KPMG South Africa embroiled in VBS corruption scandal

KPMG South Africa has come under new criticism after a report was released last week looking into lender VBS Mutual Bank.

The firm’s South Africa operation has already had a tough year after the corruption surrounding the billionaire Gupta family came to light.

Now, after a report came out last week from Terry Motau, an investigator hired by the South African Reserve Bank, the level of corruption surrounding VBS has become apparent.

Motau said there was “no prospect of saving VBS” and yet KPMG had given it a clean bill of health in 2017, just months before it collapsed in March of this year.

On its collapse it was discovered that almost R2bn ($137m) had been siphoned out of the bank through corrupt activities at the lender.

The two KPMG partners that had been responsible for the VBS audit have now left the firm. Motau is recommending that the central bank and National Treasury of South Africa file an auditor’s liability claim against KPMG to recover damages stemming from VBS’s collapse.

Motau speaks of the “fraud that permeated the regulatory audit of the returns”, which he explains totally misled the Registrar into believing VBS was in a sound position financially, when actually its liabilities exceeded its assets by approximately R180m and it was effectively insolvent in March 2017.

It was then discovered that Sipho Malaba, a KPMG partner working on the VBS audit, had obtained “very substantial facilities from VBS which cannot be regarded as arm’s length borrowings and were not declared to KPMG”.

The report added: “He gave an unqualified audit opinion in circumstances where he knew the financial statements were misstated. He also gave a regulatory audit opinion which he knew to be false.”

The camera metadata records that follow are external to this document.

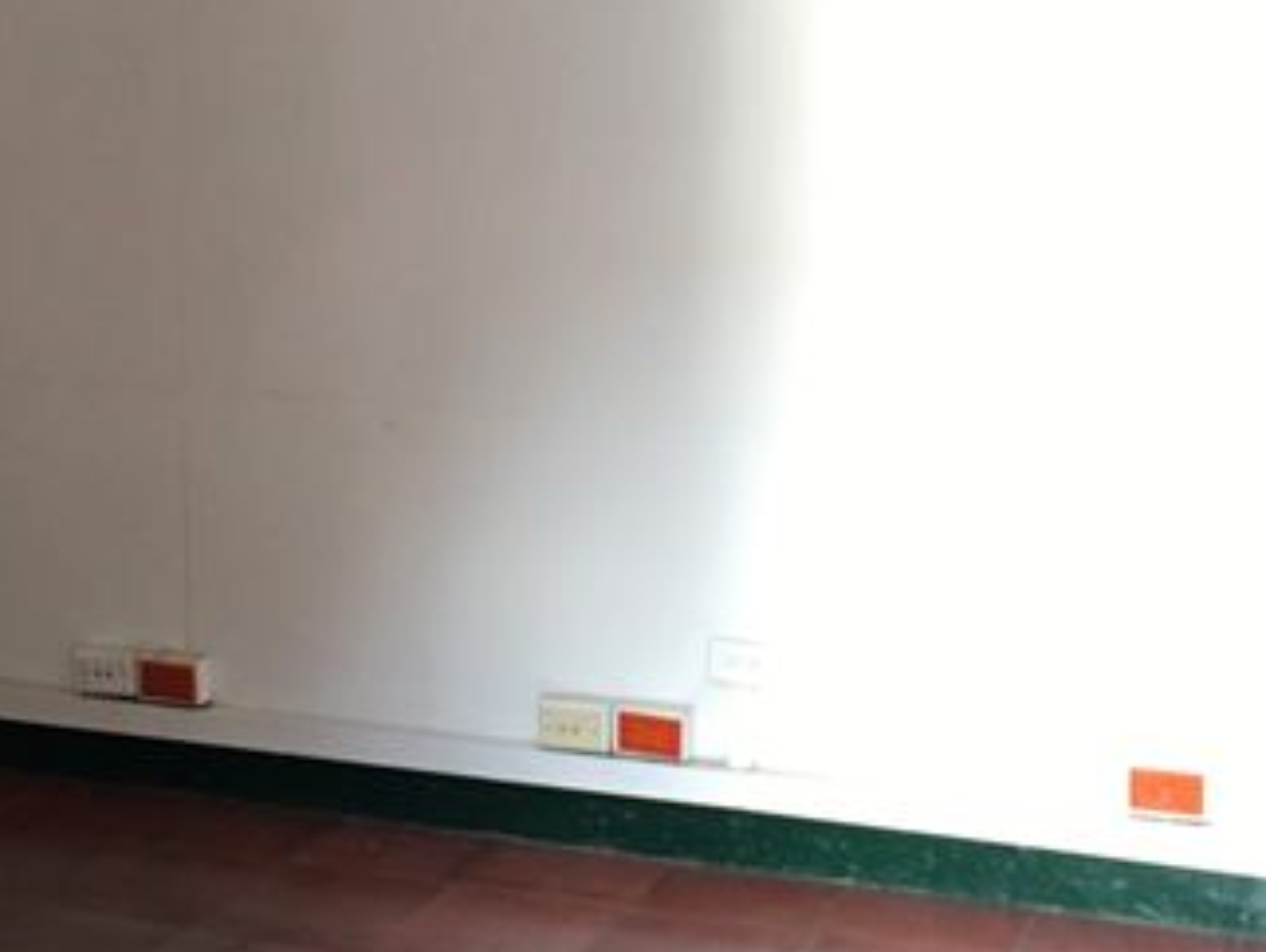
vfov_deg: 24.4
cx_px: 647
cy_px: 334
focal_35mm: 60
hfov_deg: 32.2
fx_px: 2196
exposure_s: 1/15
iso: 64
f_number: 2.2
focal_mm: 4.15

Motau includes details of different people’s testimonies in his report, titled ‘The Great Bank Hesit’, and Phophi Londolani Mukhodobwane, general manager of treasury at VBS and heavily involved in the fraud, testified that Malaba “would have known” about the fraudulent plans.

Without evidence, Malaba signed the Auditor’s Report in July 2017 stating that, in KPMG’s opinion, the VBS financial statements “fairly present, in all material respects, the financial position of VBS Mutual Bank as at 31 March 2017, and its financial performance and cash flows for the year then ended in accordance with International Financial Reporting Standards (IFRS) and the requirements of the Mutual Bank’s Act”.

At the start of his report, Motau writes “I trust that, in this case, arrests will be made”. Indeed, a total of 53 individuals were charged by the Democratic Alliance party of South Africa with fraud, corruption, bribery and racketeering.

Malaba was among those charged, Motau concluding that the accountant was “complicit in the cover-up of the vast ‘cash hole’ in VBS as at 31 March 2017 by signing a fraudulent report on 17 July 2017”.

While Motau concludes that only one key KPMG accountant was guilty of fraud, the discovery comes at a time when KPMG South Africa is already teetering on the edge.

With so many big clients leaving the firm in recent months, questions remain over whether it will survive this wave of scandals.

Just off the back of repaying fees from the Gupta family incident, KPMG is now facing investigations and possible further penalties or sanctions.